Он обсуждал метафизику, теологию и политику и, вполне естественно, начал ступать на тонкий лед.
В теологии его рассуждения привели его к унитарианству, что тогда было очень страшной вещью; а в политике он заигрывал с мадам Революцией.
Вежливая записка от главы колледжа с предложением меньше говорить и внимательнее следовать учебной программе привела его прямо к главе, с которым он намеревался обсудить этот вопрос или публично подискутировать. Это было ужасно!
Стивен Крейн в Сиракузском университете сто лет спустя сделал точно так же. Он пытался спорить о чем-то в классе с канцлером Симмсом.
«Тсс, тсс!» — сказал канцлер. — «Вы забыли, что говорит святой Павел на эту самую тему?»
«Да, я знаю, — ответил лучший кэтчер, когда-либо игравший за команду Сиракуз; — да, я знаю, что говорит святой Павел, но я не согласен со святым Павлом». И Стиви, сам того не осознавая, встал на хорошо смазанный желоб, который вскоре вышвырнул его далеко за пределы кампуса.
Власти не восхищались блестящим юным Кольриджем, полным своих доводов и многословных абстракций. Он привлекал к себе слишком много внимания и постепенно собирал вокруг себя толпу поклонников, которые могли нарушить равновесие вещей. Он и так находился там лишь по снисхождению, и ему дали понять, что если он не желает принимать вещи такими, как они есть, и как их преподают, ему лучше уйти в другое место.

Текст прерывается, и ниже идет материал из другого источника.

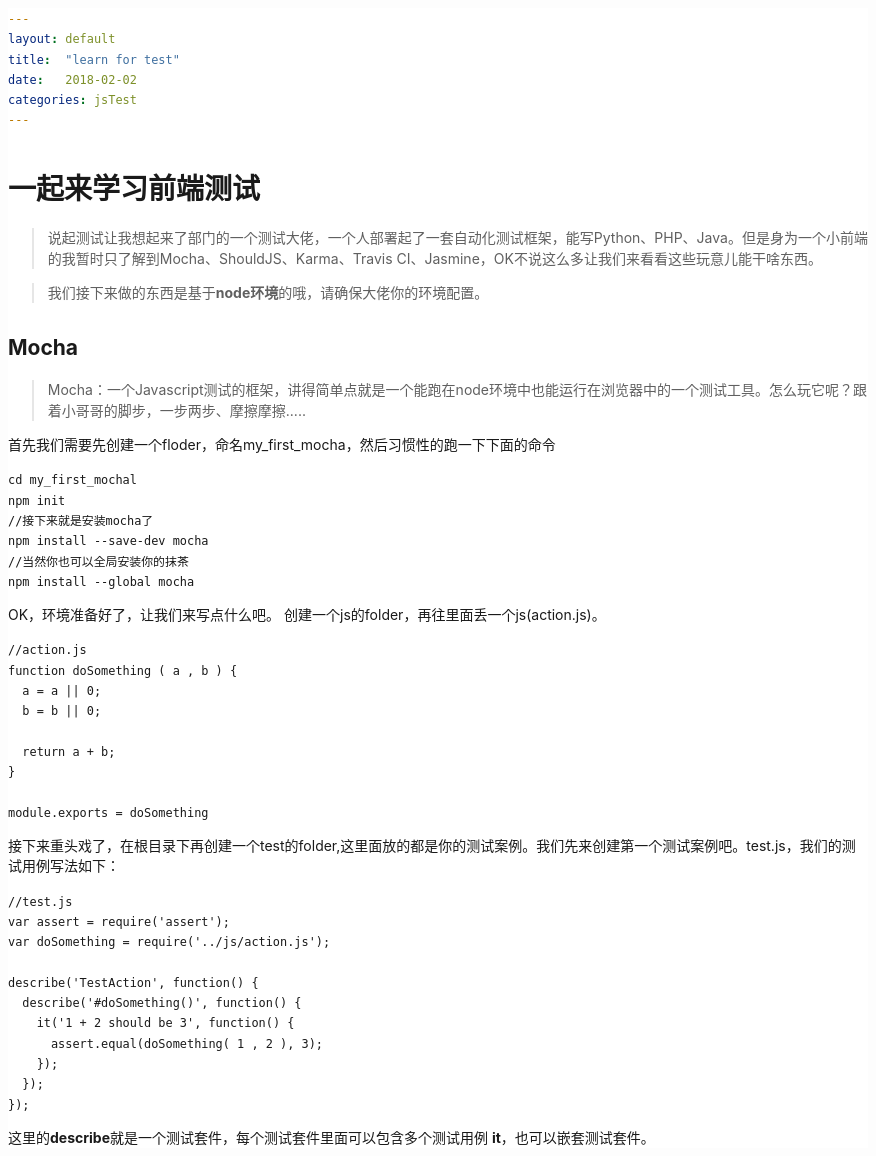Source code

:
 ```yaml
---
layout: default
title:  "learn for test"
date:   2018-02-02
categories: jsTest
---
```


# **一起来学习前端测试**

> 说起测试让我想起来了部门的一个测试大佬，一个人部署起了一套自动化测试框架，能写Python、PHP、Java。但是身为一个小前端的我暂时只了解到Mocha、ShouldJS、Karma、Travis CI、Jasmine，OK不说这么多让我们来看看这些玩意儿能干啥东西。


> 我们接下来做的东西是基于**node环境**的哦，请确保大佬你的环境配置。


## Mocha

> Mocha：一个Javascript测试的框架，讲得简单点就是一个能跑在node环境中也能运行在浏览器中的一个测试工具。怎么玩它呢？跟着小哥哥的脚步，一步两步、摩擦摩擦.....

首先我们需要先创建一个floder，命名my_first_mocha，然后习惯性的跑一下下面的命令

```
cd my_first_mochal
npm init
//接下来就是安装mocha了
npm install --save-dev mocha
//当然你也可以全局安装你的抹茶
npm install --global mocha
```
OK，环境准备好了，让我们来写点什么吧。
创建一个js的folder，再往里面丢一个js(action.js)。

```
//action.js
function doSomething ( a , b ) {
  a = a || 0;
  b = b || 0;

  return a + b;
}

module.exports = doSomething
```
接下来重头戏了，在根目录下再创建一个test的folder,这里面放的都是你的测试案例。我们先来创建第一个测试案例吧。test.js，我们的测试用例写法如下：

```
//test.js
var assert = require('assert');
var doSomething = require('../js/action.js');

describe('TestAction', function() {
  describe('#doSomething()', function() {
    it('1 + 2 should be 3', function() {
      assert.equal(doSomething( 1 , 2 ), 3);
    });
  });
});
```
这里的**describe**就是一个测试套件，每个测试套件里面可以包含多个测试用例 **it**，也可以嵌套测试套件。
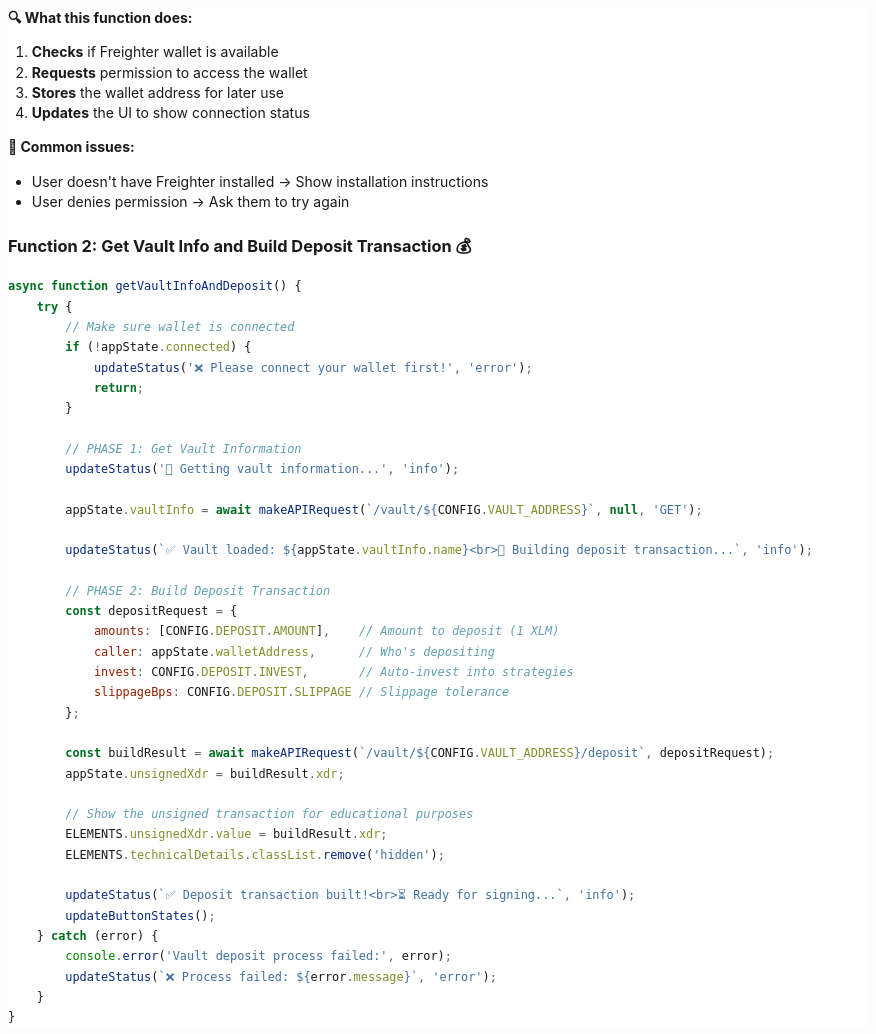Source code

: **🔍 What this function does:**
1. **Checks** if Freighter wallet is available
2. **Requests** permission to access the wallet
3. **Stores** the wallet address for later use
4. **Updates** the UI to show connection status

**🚨 Common issues:**
- User doesn't have Freighter installed → Show installation instructions
- User denies permission → Ask them to try again

### Function 2: Get Vault Info and Build Deposit Transaction 💰

```javascript
async function getVaultInfoAndDeposit() {
    try {
        // Make sure wallet is connected
        if (!appState.connected) {
            updateStatus('❌ Please connect your wallet first!', 'error');
            return;
        }

        // PHASE 1: Get Vault Information
        updateStatus('🔄 Getting vault information...', 'info');
        
        appState.vaultInfo = await makeAPIRequest(`/vault/${CONFIG.VAULT_ADDRESS}`, null, 'GET');
        
        updateStatus(`✅ Vault loaded: ${appState.vaultInfo.name}<br>🔄 Building deposit transaction...`, 'info');

        // PHASE 2: Build Deposit Transaction
        const depositRequest = {
            amounts: [CONFIG.DEPOSIT.AMOUNT],    // Amount to deposit (1 XLM)
            caller: appState.walletAddress,      // Who's depositing
            invest: CONFIG.DEPOSIT.INVEST,       // Auto-invest into strategies
            slippageBps: CONFIG.DEPOSIT.SLIPPAGE // Slippage tolerance
        };

        const buildResult = await makeAPIRequest(`/vault/${CONFIG.VAULT_ADDRESS}/deposit`, depositRequest);
        appState.unsignedXdr = buildResult.xdr;
        
        // Show the unsigned transaction for educational purposes
        ELEMENTS.unsignedXdr.value = buildResult.xdr;
        ELEMENTS.technicalDetails.classList.remove('hidden');

        updateStatus(`✅ Deposit transaction built!<br>⏳ Ready for signing...`, 'info');
        updateButtonStates();
    } catch (error) {
        console.error('Vault deposit process failed:', error);
        updateStatus(`❌ Process failed: ${error.message}`, 'error');
    }
}
```
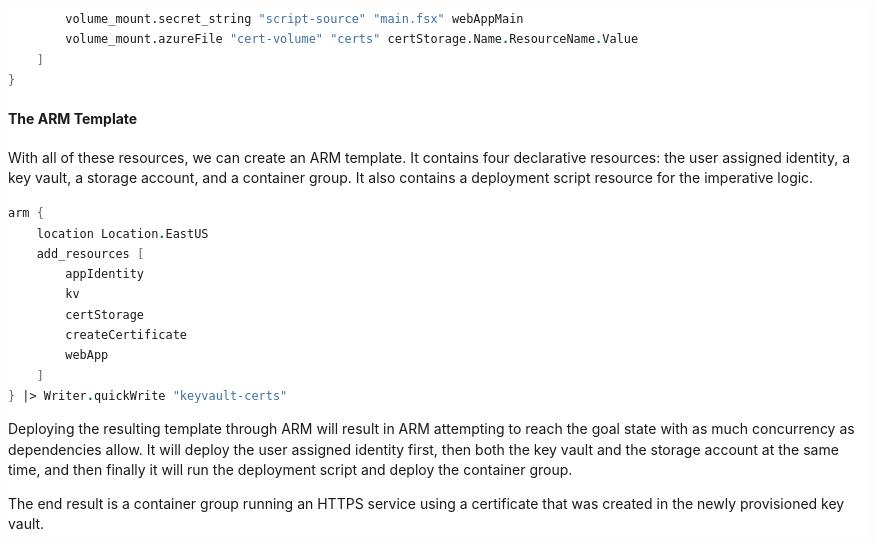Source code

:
```fsharp
        volume_mount.secret_string "script-source" "main.fsx" webAppMain
        volume_mount.azureFile "cert-volume" "certs" certStorage.Name.ResourceName.Value
    ]
}
```

#### The ARM Template

With all of these resources, we can create an ARM template. It contains four declarative resources: the user assigned identity, a key vault, a storage account, and a container group. It also contains a deployment script resource for the imperative logic.

```fsharp
arm {
    location Location.EastUS
    add_resources [
        appIdentity
        kv
        certStorage
        createCertificate
        webApp
    ]
} |> Writer.quickWrite "keyvault-certs"
```

Deploying the resulting template through ARM will result in ARM attempting to reach the goal state with as much concurrency as dependencies allow. It will deploy the user assigned identity first, then both the key vault and the storage account at the same time, and then finally it will run the deployment script and deploy the container group.

The end result is a container group running an HTTPS service using a certificate that was created in the newly provisioned key vault.
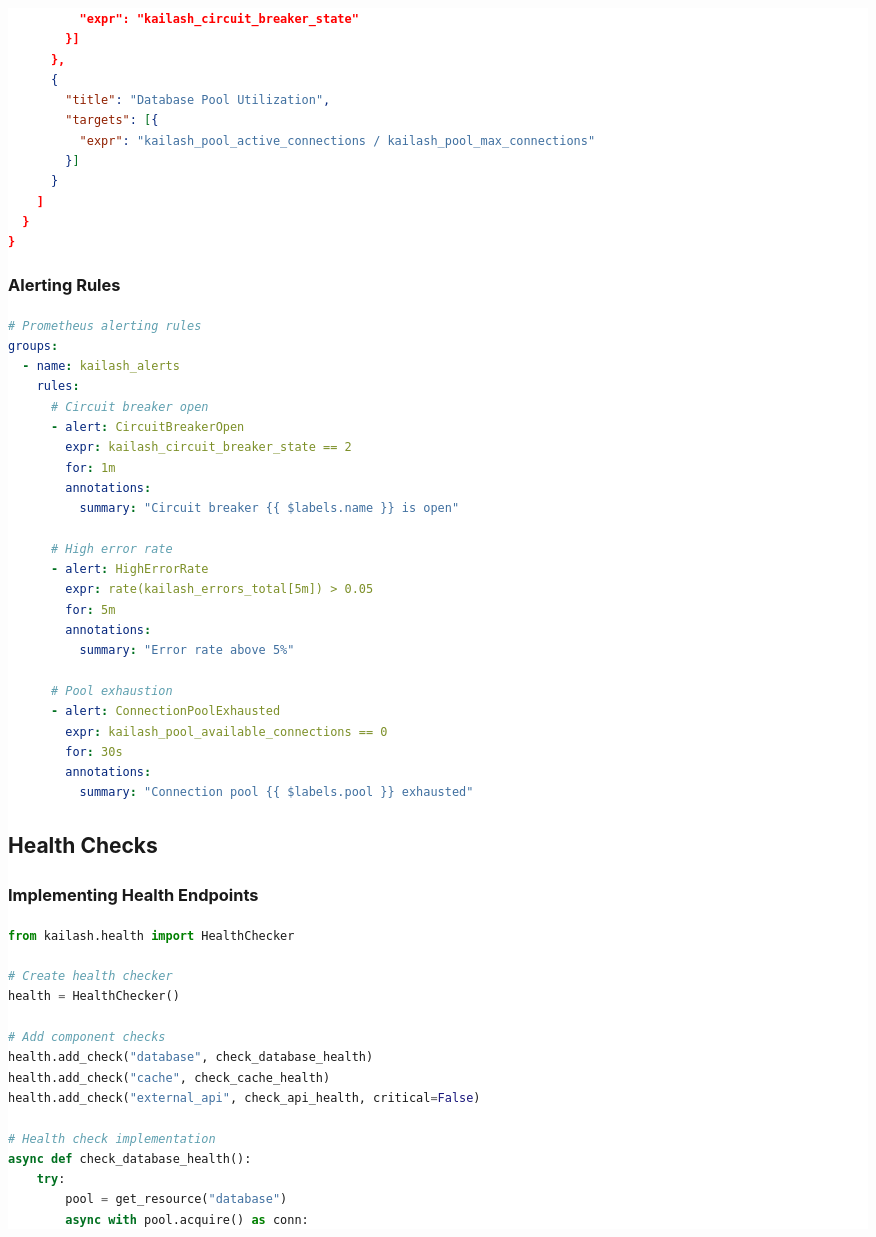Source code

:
 ```json
          "expr": "kailash_circuit_breaker_state"
        }]
      },
      {
        "title": "Database Pool Utilization",
        "targets": [{
          "expr": "kailash_pool_active_connections / kailash_pool_max_connections"
        }]
      }
    ]
  }
}
```

### Alerting Rules

```yaml
# Prometheus alerting rules
groups:
  - name: kailash_alerts
    rules:
      # Circuit breaker open
      - alert: CircuitBreakerOpen
        expr: kailash_circuit_breaker_state == 2
        for: 1m
        annotations:
          summary: "Circuit breaker {{ $labels.name }} is open"

      # High error rate
      - alert: HighErrorRate
        expr: rate(kailash_errors_total[5m]) > 0.05
        for: 5m
        annotations:
          summary: "Error rate above 5%"

      # Pool exhaustion
      - alert: ConnectionPoolExhausted
        expr: kailash_pool_available_connections == 0
        for: 30s
        annotations:
          summary: "Connection pool {{ $labels.pool }} exhausted"
```

## Health Checks

### Implementing Health Endpoints

```python
from kailash.health import HealthChecker

# Create health checker
health = HealthChecker()

# Add component checks
health.add_check("database", check_database_health)
health.add_check("cache", check_cache_health)
health.add_check("external_api", check_api_health, critical=False)

# Health check implementation
async def check_database_health():
    try:
        pool = get_resource("database")
        async with pool.acquire() as conn:
```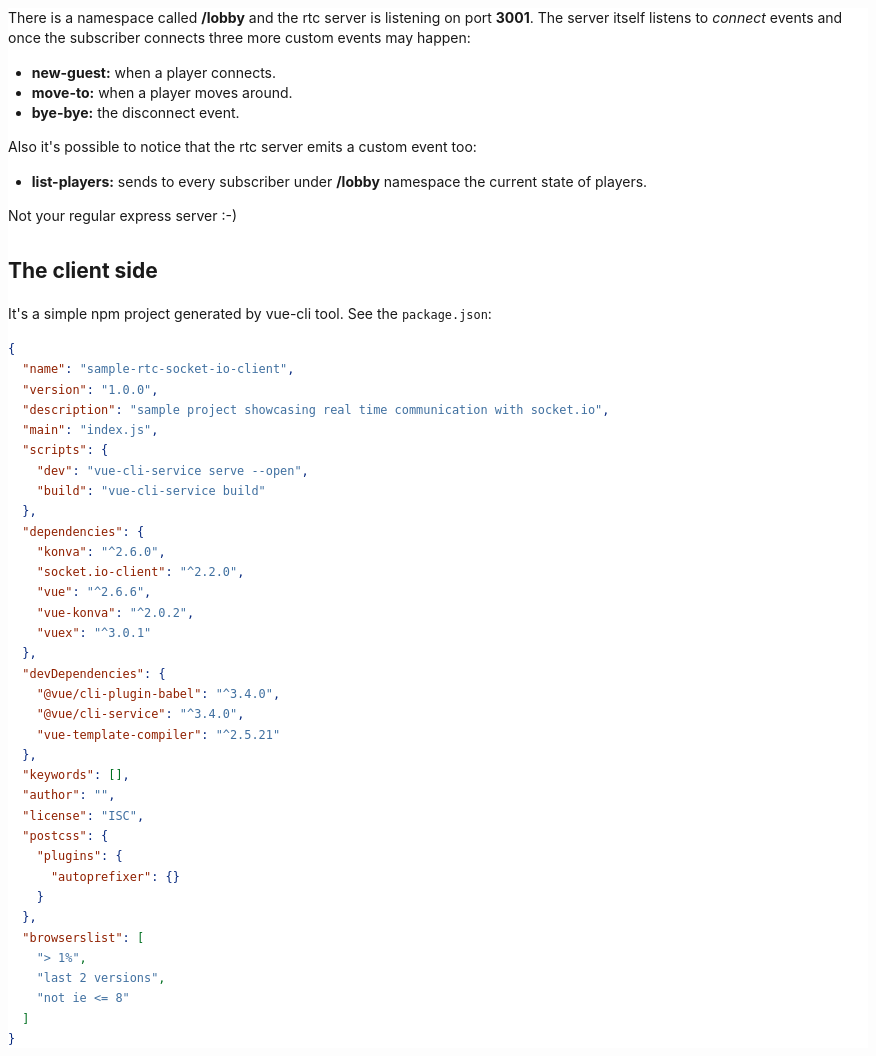 There is a namespace called **/lobby** and the rtc server is listening on port
**3001**. The server itself listens to _connect_ events and once the subscriber
connects three more custom events may happen:

- **new-guest:** when a player connects.
- **move-to:** when a player moves around.
- **bye-bye:** the disconnect event.

Also it's possible to notice that the rtc server emits a custom event too:

- **list-players:** sends to every subscriber under **/lobby** namespace the
  current state of players.

Not your regular express server :-)

## The client side

It's a simple npm project generated by vue-cli tool. See the `package.json`:

```json
{
  "name": "sample-rtc-socket-io-client",
  "version": "1.0.0",
  "description": "sample project showcasing real time communication with socket.io",
  "main": "index.js",
  "scripts": {
    "dev": "vue-cli-service serve --open",
    "build": "vue-cli-service build"
  },
  "dependencies": {
    "konva": "^2.6.0",
    "socket.io-client": "^2.2.0",
    "vue": "^2.6.6",
    "vue-konva": "^2.0.2",
    "vuex": "^3.0.1"
  },
  "devDependencies": {
    "@vue/cli-plugin-babel": "^3.4.0",
    "@vue/cli-service": "^3.4.0",
    "vue-template-compiler": "^2.5.21"
  },
  "keywords": [],
  "author": "",
  "license": "ISC",
  "postcss": {
    "plugins": {
      "autoprefixer": {}
    }
  },
  "browserslist": [
    "> 1%",
    "last 2 versions",
    "not ie <= 8"
  ]
}
```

Задетый таким обращением и чувствуя, что его не поняли и обидели, он внезапно исчез.
Несколько месяцев спустя знакомый нашел его в роте драгун, должным образом зачисленным на службу Его Величества под вымышленным именем.
Власти колледжа Иисуса были уведомлены, и, зная, что такому юноше не место на военной службе, и, возможно, чувствуя легкий укол сожаления за то, что выгнали его, они разработали план по обеспечению его увольнения. Это вскоре было осуществлено, несомненно, к большому облегчению Кольриджа. Вскоре он оказался обратно в Кембридже — немного присмиревший и чуть более осторожный после грубого столкновения с суровым миром.
Поездка в Оксфорд к старому другу стала поворотным моментом в его жизни. Слава Кольриджа как поэта распространилась, и литературные птенцы в Оксфорде стремились оказать гостю должный почет. Среди прочих, кого он встретил во время этого визита, были Роберт Саути и Роберт Ловелл, оба поэты с немалой местной славой.
Ловелл женился всего за несколько месяцев до этого на молодой женщине по фамилии Фрикер. Саути был помолвлен с сестрой невесты, и была еще третья сестра, свободная от обязательств. Три поэта стали неразлучными друзьями. Все они были радикалами, полными амбиций сделать себе имя и решимости вывести общество из колеи, в которую оно попало. Все они страдали от поношений из-за своих передовых идей; и все были разочарованы существующим порядком.